Personal information
- Born: 28 November 1990 (age 35) Ōnojō, Fukuoka Prefecture, Japan^{[citation needed]}

Sport
- Country: Japan
- Sport: Athletics
- Event: Race walking

Medal record
Representing Japan
Men's athletics
World Championships
| Bronze medal – third place | 2025 Tokyo | 35 km walk |
World Team Championships
| Gold medal – first place | 2026 Brasília | Marathon walk |
| Gold medal – first place | 2026 Brasília | Marathon walk (team) |
Asian Games
| Gold medal – first place | 2018 Jakarta | 50 km walk |
| Gold medal – first place | 2026 Aichi–Nagoya | Marathon walk |

= Hayato Katsuki =

Japanese racewalker (born 1990)

Hayato Katsuki (勝木隼人, born 28 November 1990) is a Japanese racewalker.

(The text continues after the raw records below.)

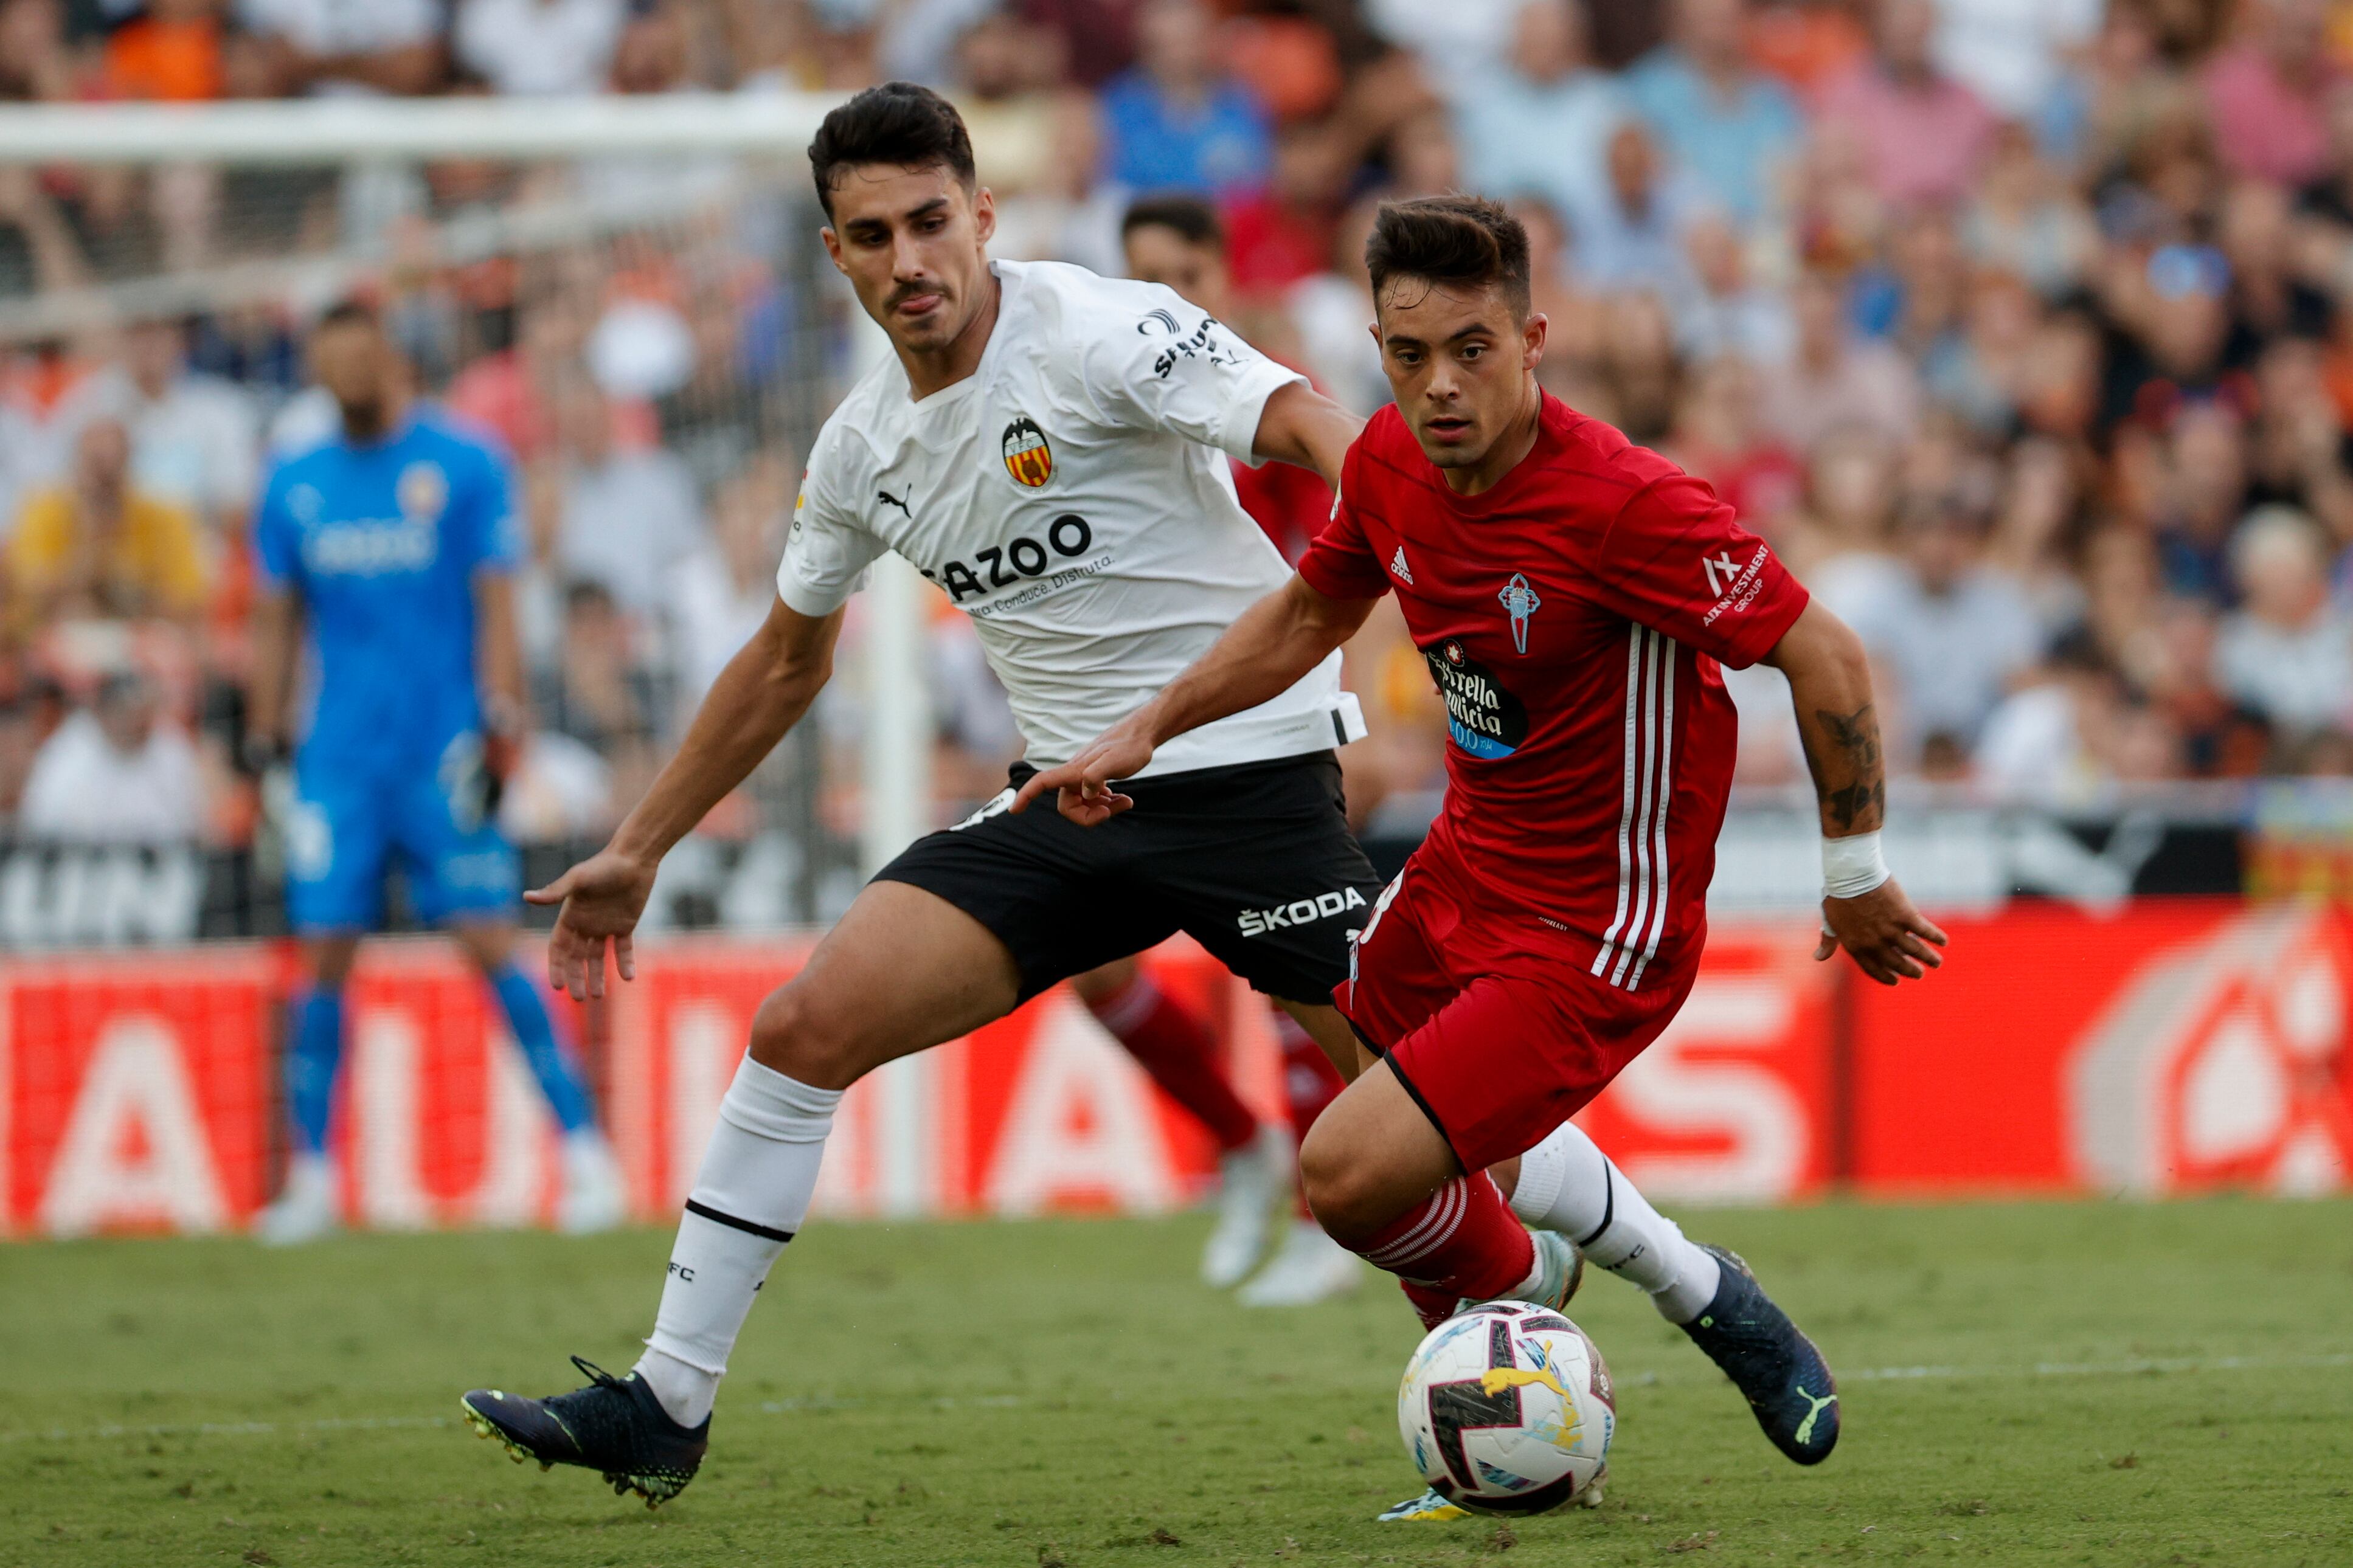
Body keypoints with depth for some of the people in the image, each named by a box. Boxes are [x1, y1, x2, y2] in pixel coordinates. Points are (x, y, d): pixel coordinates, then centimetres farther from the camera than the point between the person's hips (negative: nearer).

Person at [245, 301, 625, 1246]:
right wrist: (266, 738, 11)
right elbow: (277, 623, 17)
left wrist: (498, 723, -10)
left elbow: (495, 603, -2)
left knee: (491, 944, -9)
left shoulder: (463, 467, 0)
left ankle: (584, 1153, -5)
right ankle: (310, 1177, 8)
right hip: (338, 759, 3)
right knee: (324, 960, 0)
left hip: (443, 753, -3)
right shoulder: (296, 486, 11)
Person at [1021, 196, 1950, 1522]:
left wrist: (1857, 882, -13)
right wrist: (1146, 732, 15)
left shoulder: (1624, 504, -28)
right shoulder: (1391, 465, -5)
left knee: (1354, 1177, -17)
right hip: (1467, 868, 8)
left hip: (1595, 937, -8)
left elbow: (1825, 659, -21)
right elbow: (1313, 611, 17)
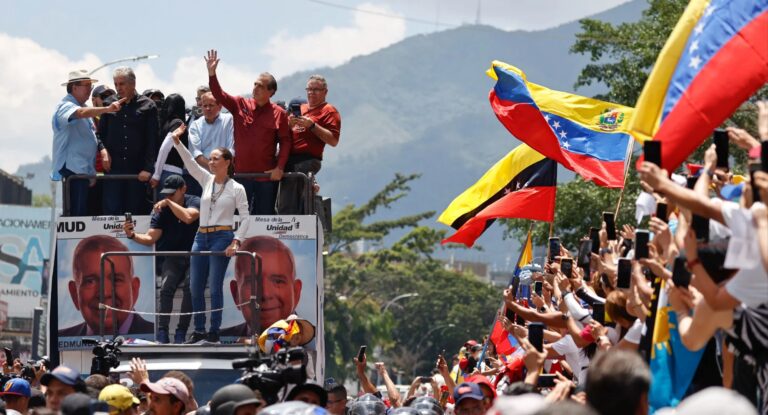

In 2018, he won the gold medal in the men's 50 kilometres walk event at the 2018 Asian Games held in Jakarta, Indonesia.

==Career==
At the 2018 IAAF World Race Walking Team Championships he won two medals: the silver medal in the men's 50 km event and the gold medal in the men's 50 km team event. In 2019, he competed in the men's 50 kilometres walk event at the 2019 World Athletics Championships held in Doha, Qatar where he finished in 27th place with a time of 4:46:10.